Caregivers are rarely, if ever, given a timeline or flow chart of what has to happen first and who to contact to start the process. So, for example, the Department of Veterans Affairs will pay for housekeeping and other services for veterans and their families, but DVA needs an evaluation or diagnosis before they'll pay for medical care at home or in a seniors' residence. Delaying an evaluation by Home Care (as it's called in BC) because you think that means you'll need to use Home Care's services, or that it commits you to a specific course of action, can mean a delay in getting the DVA to cover a service your parent needs.

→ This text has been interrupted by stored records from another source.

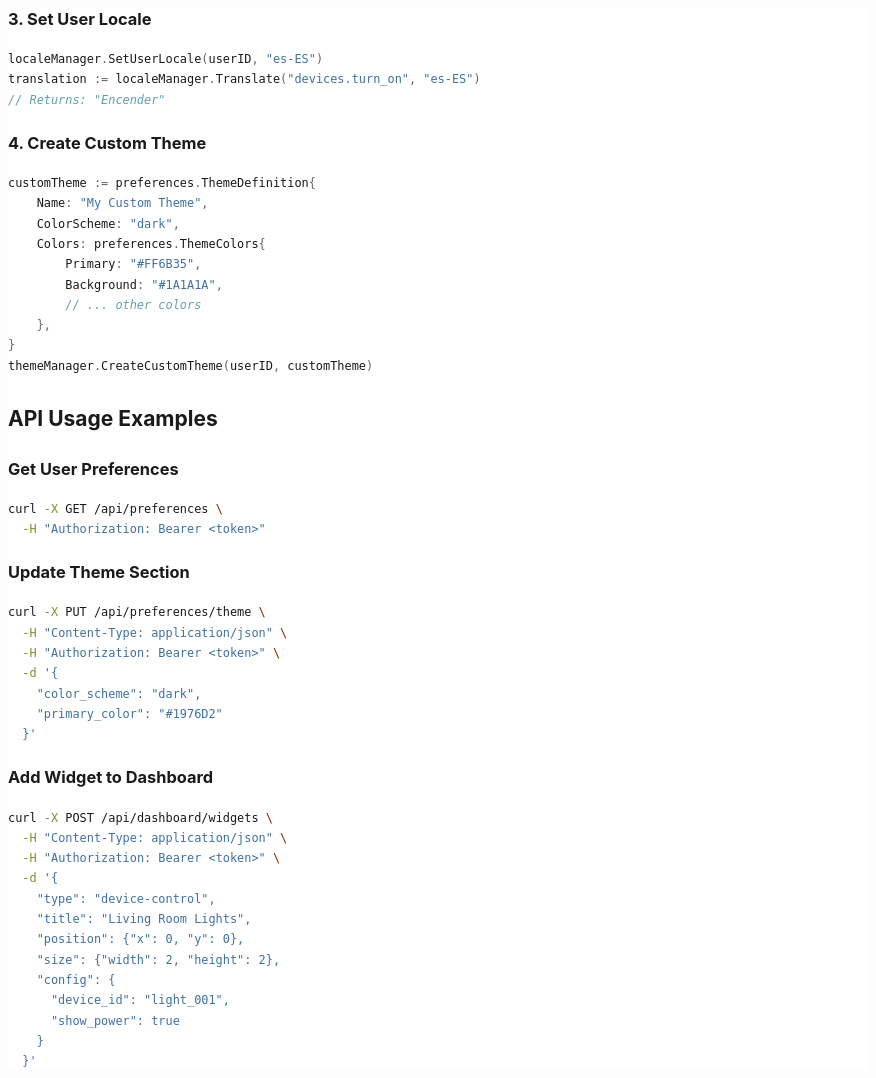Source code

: ### 3. Set User Locale
```go
localeManager.SetUserLocale(userID, "es-ES")
translation := localeManager.Translate("devices.turn_on", "es-ES")
// Returns: "Encender"
```

### 4. Create Custom Theme
```go
customTheme := preferences.ThemeDefinition{
    Name: "My Custom Theme",
    ColorScheme: "dark",
    Colors: preferences.ThemeColors{
        Primary: "#FF6B35",
        Background: "#1A1A1A",
        // ... other colors
    },
}
themeManager.CreateCustomTheme(userID, customTheme)
```

## API Usage Examples

### Get User Preferences
```bash
curl -X GET /api/preferences \
  -H "Authorization: Bearer <token>"
```

### Update Theme Section
```bash
curl -X PUT /api/preferences/theme \
  -H "Content-Type: application/json" \
  -H "Authorization: Bearer <token>" \
  -d '{
    "color_scheme": "dark",
    "primary_color": "#1976D2"
  }'
```

### Add Widget to Dashboard
```bash
curl -X POST /api/dashboard/widgets \
  -H "Content-Type: application/json" \
  -H "Authorization: Bearer <token>" \
  -d '{
    "type": "device-control",
    "title": "Living Room Lights",
    "position": {"x": 0, "y": 0},
    "size": {"width": 2, "height": 2},
    "config": {
      "device_id": "light_001",
      "show_power": true
    }
  }'
```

Or the caregiver worries that there won't be enough money, only to find out their parent's income or assets are too high for them to qualify for certain benefits. Estate planning and management of financial resources is critical, and often beyond most of us. As a person who'd just been in the work force and had been married to a man who'd retired but was still below the age of transition from RSPs to RIFs, I had no concept of how to manage money for someone in their 70s. Stepping into my father's shoes as the person who handled all the money decisions for a senior was terrifying for me, even though my father had done his best to leave good records.
I only went a short way down the road of dementia with my mother. A good friend had gone the whole way first with her mother-in-law, then with her own mother. The greatest gift she gave me was her humour and the sense that I wasn't alone in this, that someone else had been where I was. Her mother died 7 months before mine. She was well into severe dementia by then. My mother was, at worst, only moderately demented by the time she died. And I'd had tremendous support and help along the way, from the social worker/counsellor I mentioned, from doctors and the nurses at Home Care.
I was headstrong enough and still young and energetic enough to ask questions, not simply take whatever I was told, to keep reading and looking things up so I knew what questions to ask. I listened to everything people had to tell me. I took a class on dementia caregiving, which was excellent. And I told every one I dealt with, "my mother has dementia," that I was handling matters I had no experience with, and I'd appreciate all the help they could give me. Almost no-one disappointed me.
Not everyone who faces the task of caregiving is that strong. By the time a parent becomes frail or will allow themselves to be helped, the caregiver may themselves be ill or they have work pressures or other family obligations. Navigating the system was, at times, a full time job for me, and even when I wasn't actually on the phone or talking about my mother's care, it was on my mind.
We need more people in the system, or who are familiar with the system, to provide help to caregivers.